Run the flow once and return completed `FlowContext` objects.

```python
contexts = flow.run_once()
first_result = contexts[0].current
```

This is useful for one-off Python-driven execution. A source-backed individual
flow may return more than one context, one for each executed source.

## `run()`

Run continuously according to the flow trigger.

```python
Flow(group="Reports").watch(mode="poll", source="incoming", interval="30s").run()
```

Use this for long-lived poll or schedule execution from Python. For running
several flows together, import the module-level `run` helper:

```python
from data_engine import Flow, run

run(flow_a, flow_b)
```

Grouped execution runs flows sequentially within each group and allows different
groups to run in parallel.

## `preview(use=None)`

Run one flow for authoring-time inspection and return a real object.

```python
build().preview()
build().preview(use="raw_text")
build().preview(use="summaries")
```

Behavior:

- Without `use=`, preview returns the final `context.current`.
- With `use="name"`, preview runs only until that `save_as` slot exists.
- Later write/debug steps are skipped once the requested object is available.
- If a poll flow has several startup source files, preview uses the first
  deterministic source candidate.
- `preview(...)` is not available from inside compiled flow modules.

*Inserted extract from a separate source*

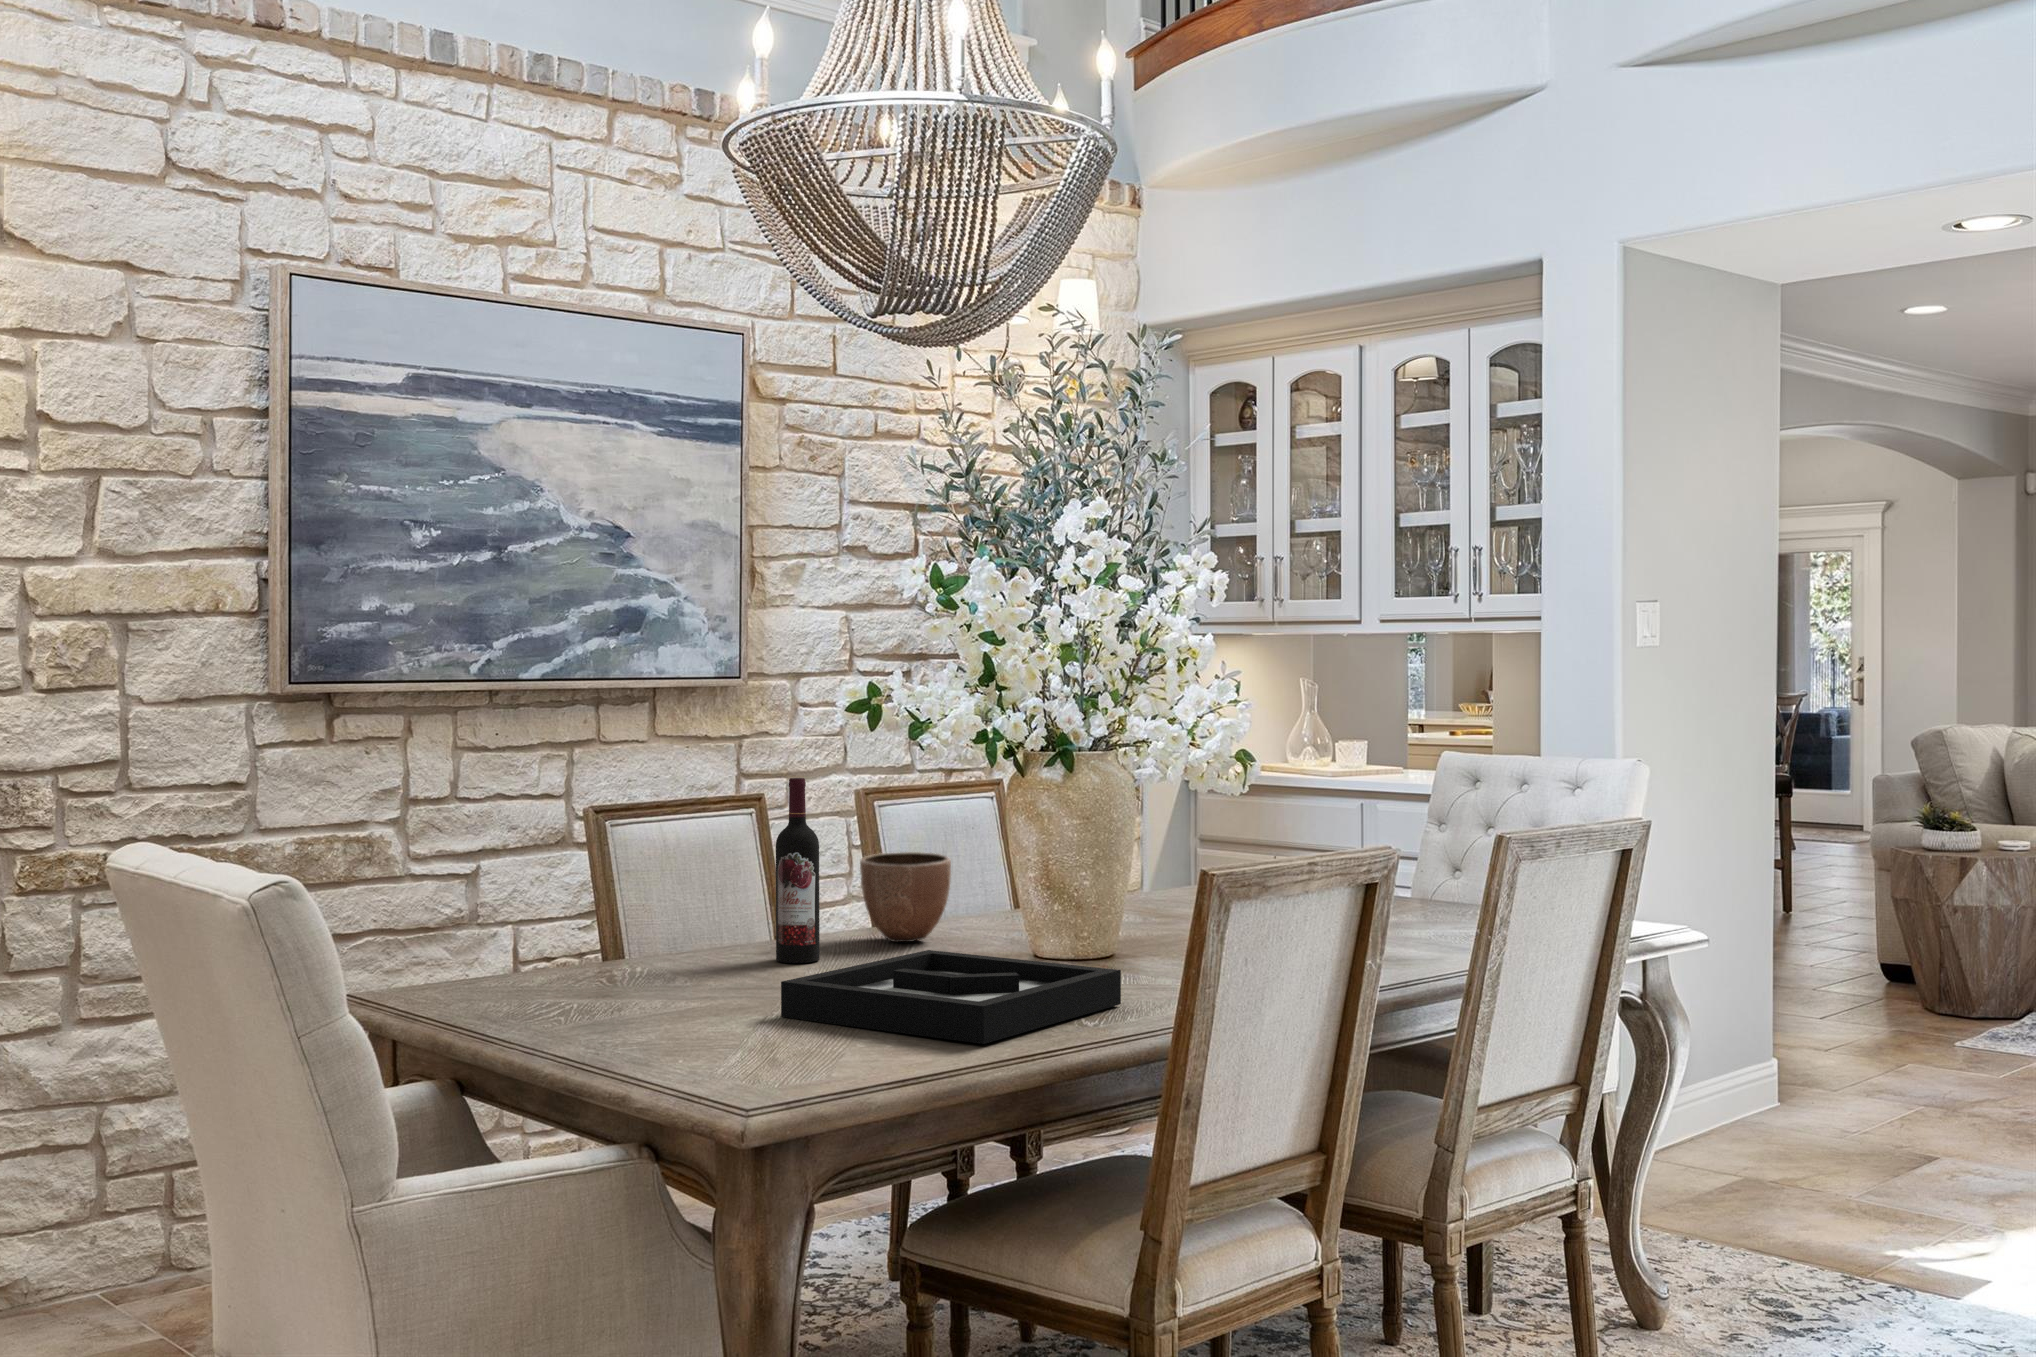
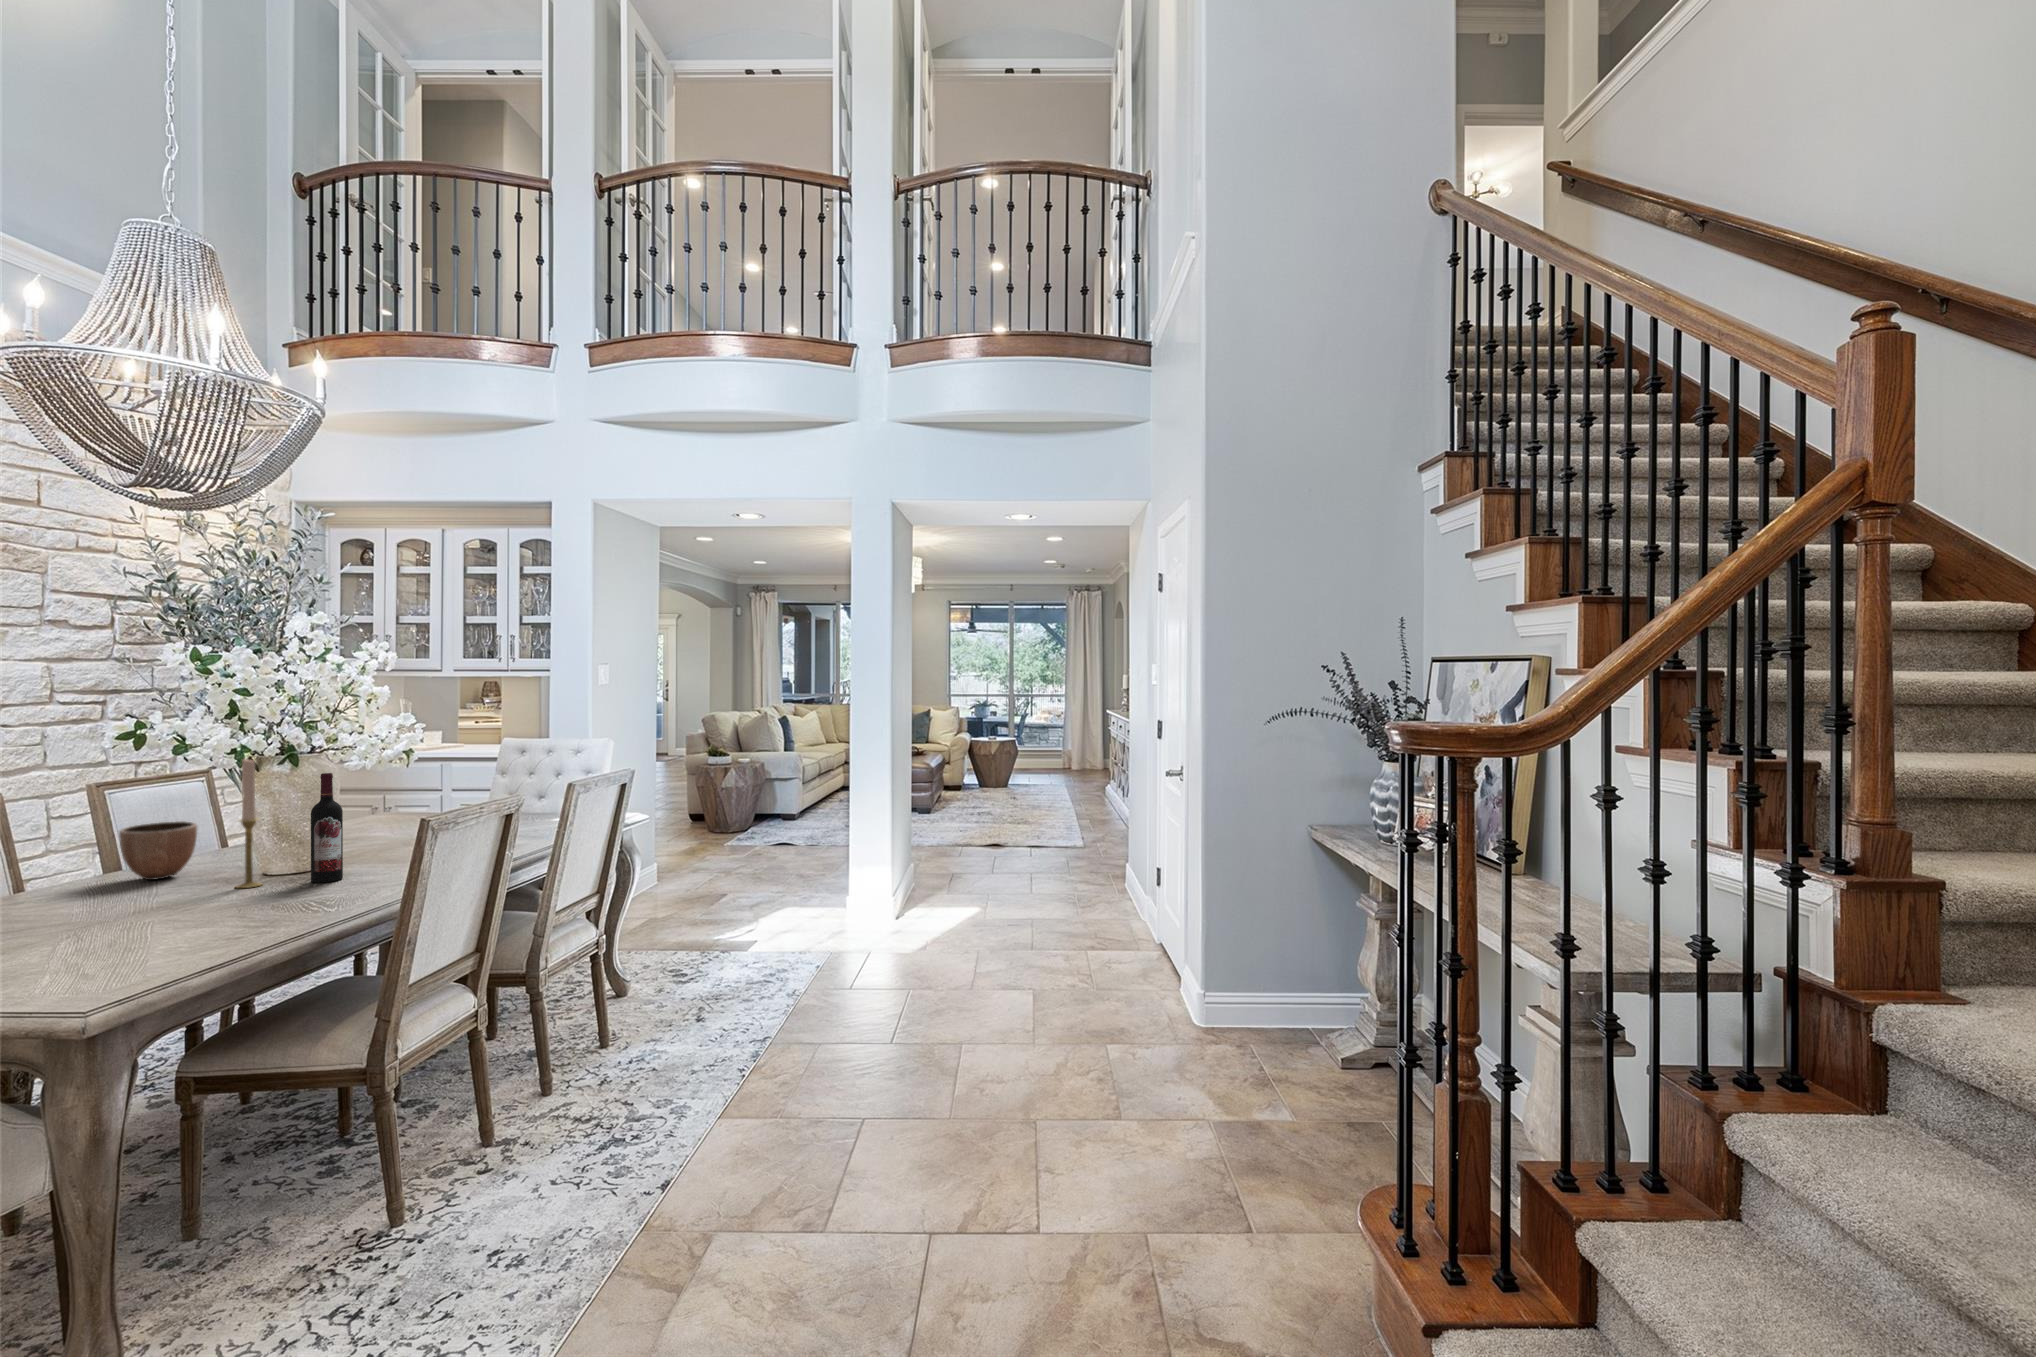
candlestick: none [984,752,1021,971] -> present [235,759,262,888]
wine bottle: present [776,778,820,963] -> present [311,773,343,883]
decorative tray: present [781,950,1121,1044] -> none [81,876,348,941]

`preview(...)` is for notebooks, REPLs, and direct flow-module authoring. Use
`run_once()` when you need completed runtime contexts rather than just the
previewed value.

## Shared Validation Caveats

The fluent methods validate early so flow modules fail clearly while loading.

- `use=` and `save_as=` must be non-empty strings when provided.
- `save_as="current"` is reserved and rejected.
- `use=` references are resolved at runtime; a step fails if the named object has
  not been saved by an earlier step in that run.
- Step labels must be non-empty strings when provided.
- Callable labels default to a title-cased version of the function or callable
  object name.
- Relative paths are resolved from the flow authoring context when available;
  prefer project-relative paths in examples and committed flow modules.
- `collect(...)` may produce an empty `Batch`, but `map(...)` rejects empty input.